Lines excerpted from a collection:
------------

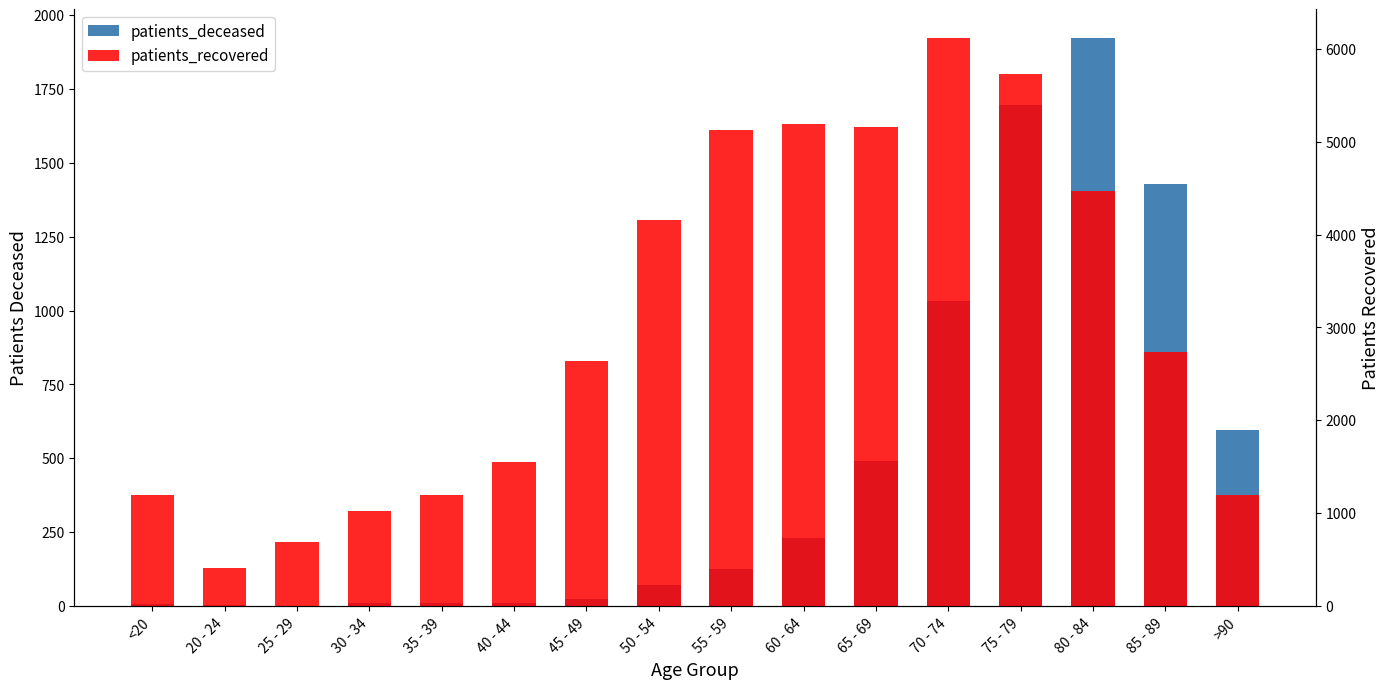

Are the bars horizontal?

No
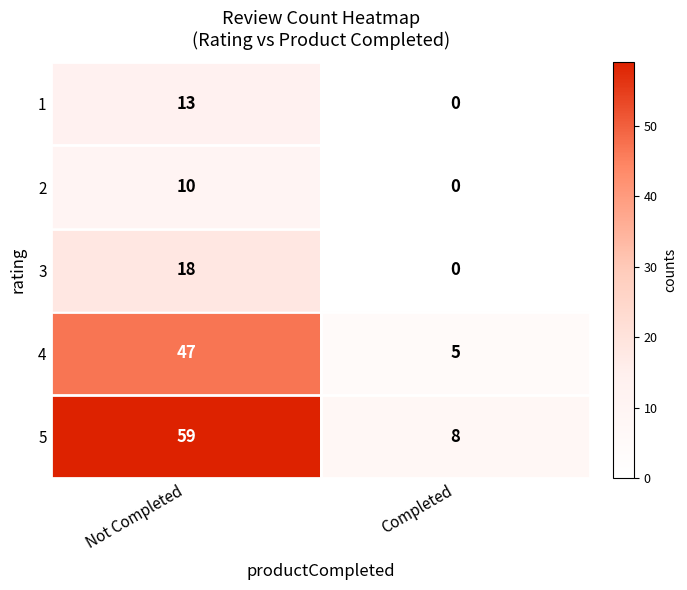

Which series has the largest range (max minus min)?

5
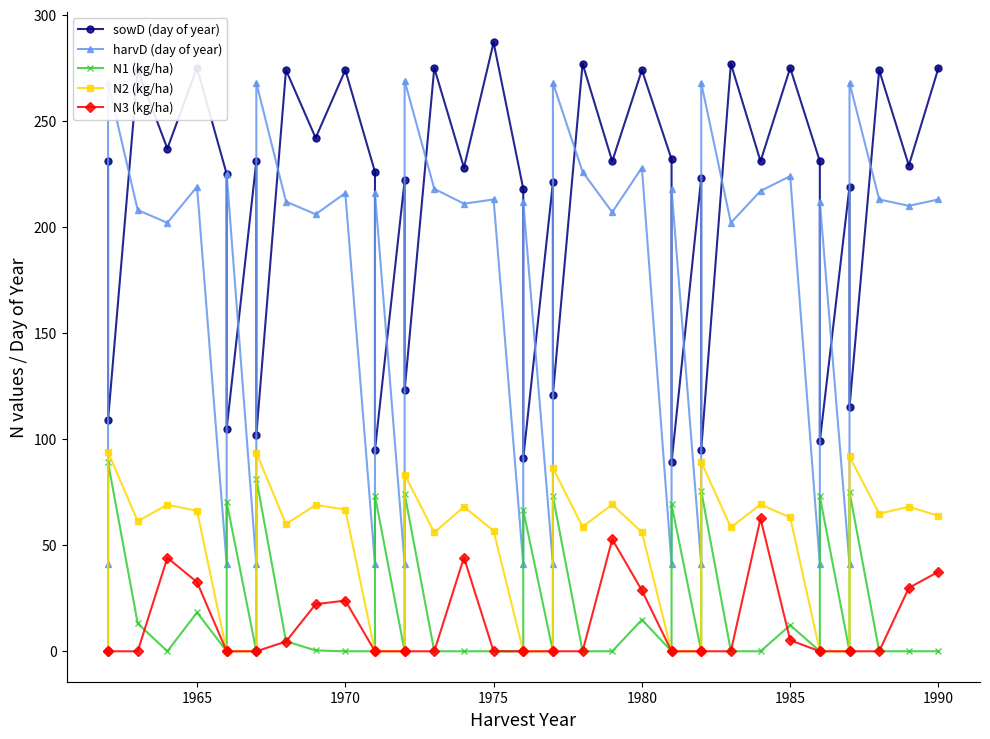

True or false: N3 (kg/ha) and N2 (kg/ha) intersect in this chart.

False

------------

→ **Problem statement**
Render the lines above as a Markdown table with the columns "Row" and "Text," numbering each line and skipping blank lines. Leave the pictures out of the table.

→ **Solution**
| Row | Text |
|---|---|
| 1 | Are the bars horizontal? |
| 2 | No |
| 3 | Which series has the largest range (max minus min)? |
| 4 | 5 |
| 5 | True or false: N3 (kg/ha) and N2 (kg/ha) intersect in this chart. |
| 6 | False |